SELECTED EXTRACT:
:::::
When it came time for me to start planning my son’s first birthday party I knew I wanted to make it special and personalized. I also knew I had to do it on a budget, which to me, means DIY. And what better way to DIY your child’s birthday party than to…

Adopt A Monster to take home with them!

It’s actually a lot easier than you would think and you can tailor it to your sewing skills. New to sewing like I am? Keep the shape simple. But, if you’re a pro at the machine you can jazz them up however you want. The hardest part is sticking to only a few fabrics and not buying out the store. 

List of Materials

  • Sewing machine
  • Thread
  • Fabric
  • Polyester toy stuffing
  • Fabric scissors
  • Fabric chalk or marker
  • Felt
  • Embroidery thread
  • Embroidery needle
  • Hot glue gun
  • Hot glue sticks

Let’s go through the steps to create your own Monster

First things first. Come up with a plan

No one likes going to the store more than once. Avoid that by putting a plan together ahead of time and checking your own stock for materials before you leave. Even a loose outline is better than nothing.

Big or small? What size monster are you making?

I chose to measure my cloth into squares slightly larger than the template I created for my monsters. I then figured out the number of children I would have at the party multiplied by two to find out the number of squares I needed. Here’s the math I based my monsters off.


My favorite part! Pick your fabric

6 folded bolts of cloth with different patterns
I bought one yard of each pattern for a total of 6 yards of fabric

Walking through the fabric aisle is so much fun for me! So much so that I found it really difficult to narrow down exactly which patterns I wanted to buy but thankfully the fabric is really inexpensive so buying several different kinds was an easy way to satisfy my needs.

I grabbed 6 different patterns which allowed for plenty of combination choices. Should you wash your fabric before sewing? That completely depends on the fabric. Just make sure your fabric is washable before you throw it in the machine.
:::::
DATA SECTION:
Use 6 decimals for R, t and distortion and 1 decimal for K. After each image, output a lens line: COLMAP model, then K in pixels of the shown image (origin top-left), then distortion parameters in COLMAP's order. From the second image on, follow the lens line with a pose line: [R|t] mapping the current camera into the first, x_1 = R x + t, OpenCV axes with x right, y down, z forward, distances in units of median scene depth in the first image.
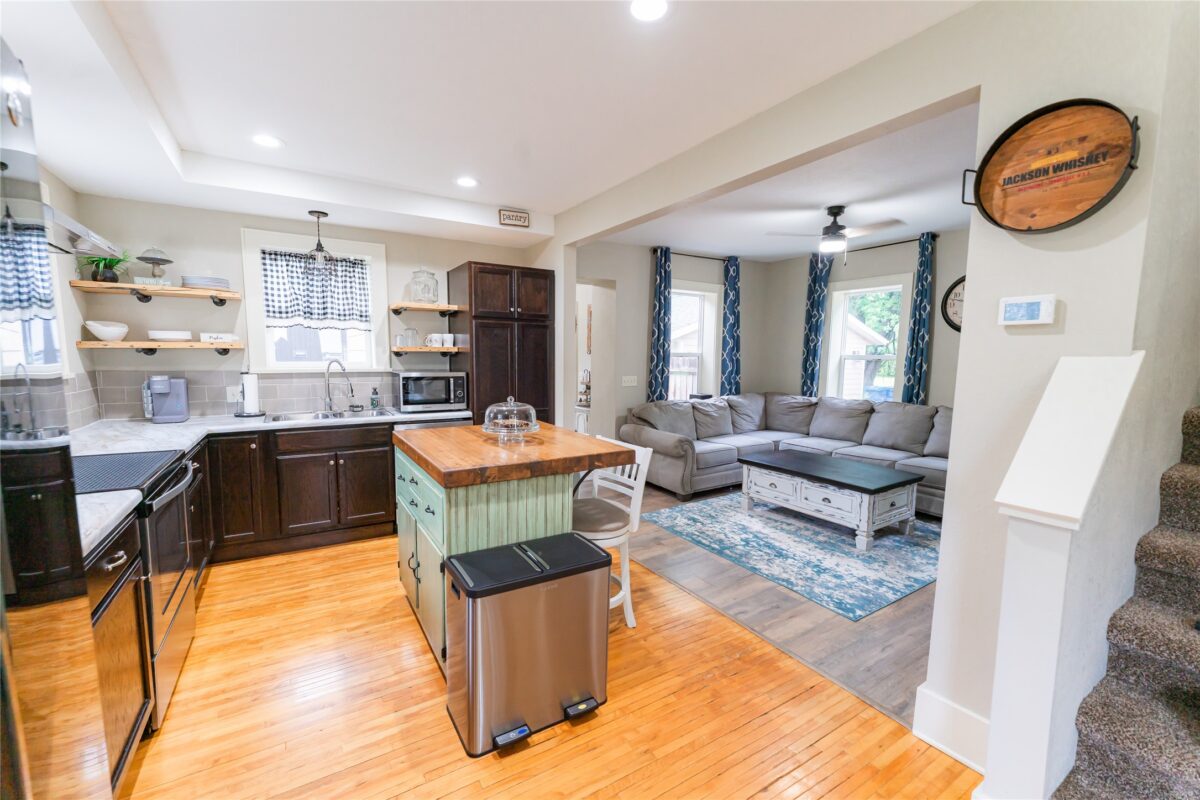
lens RADIAL K [[490.0, 0, 590.5], [0, 490.0, 408.0], [0, 0, 1]] dist [-0.001073, 0.000194]
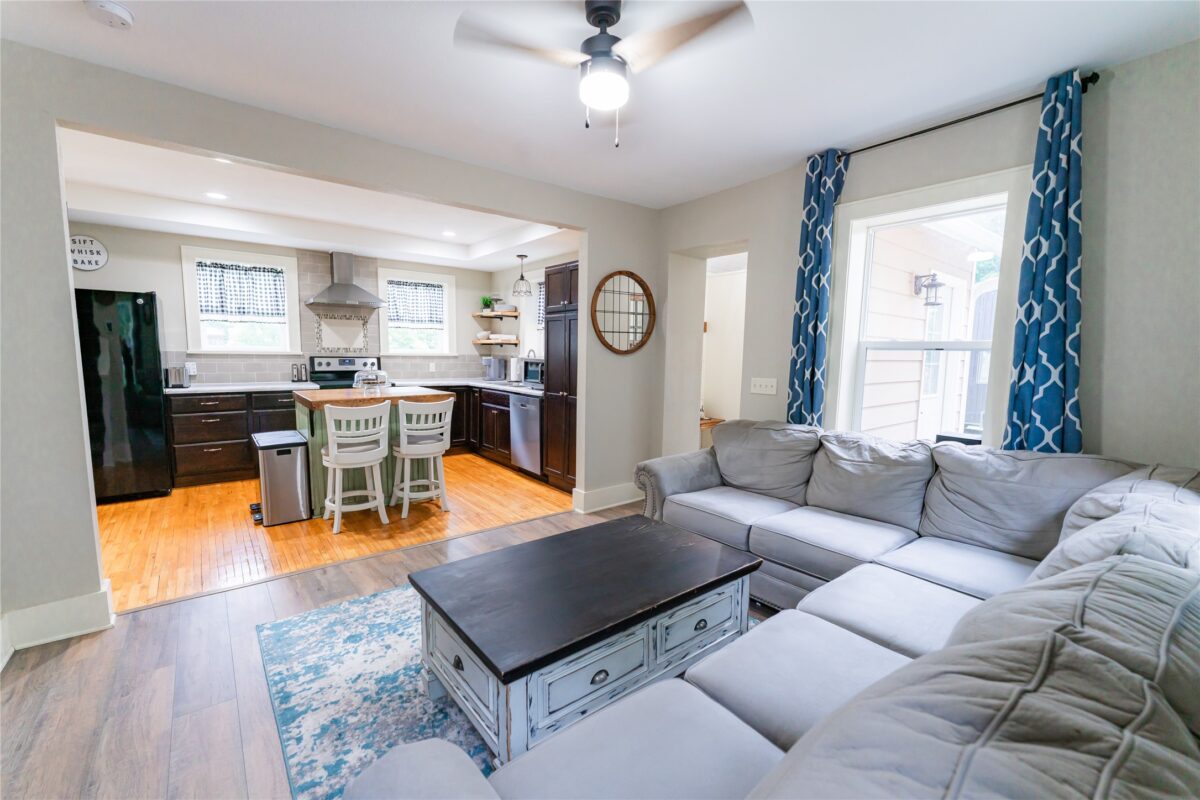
:::::
WHAT THE TASK REQUIRES: Update the birthday party text from "Let’s go through" to "better than nothing.", changing "store" to "craft shop". You won't need the data for this.

ANSWER FOR THE TASK:
Let’s go through the steps to create your own Monster

First things first. Come up with a plan

No one likes going to the craft shop more than once. Avoid that by putting a plan together ahead of time and checking your own stock for materials before you leave. Even a loose outline is better than nothing.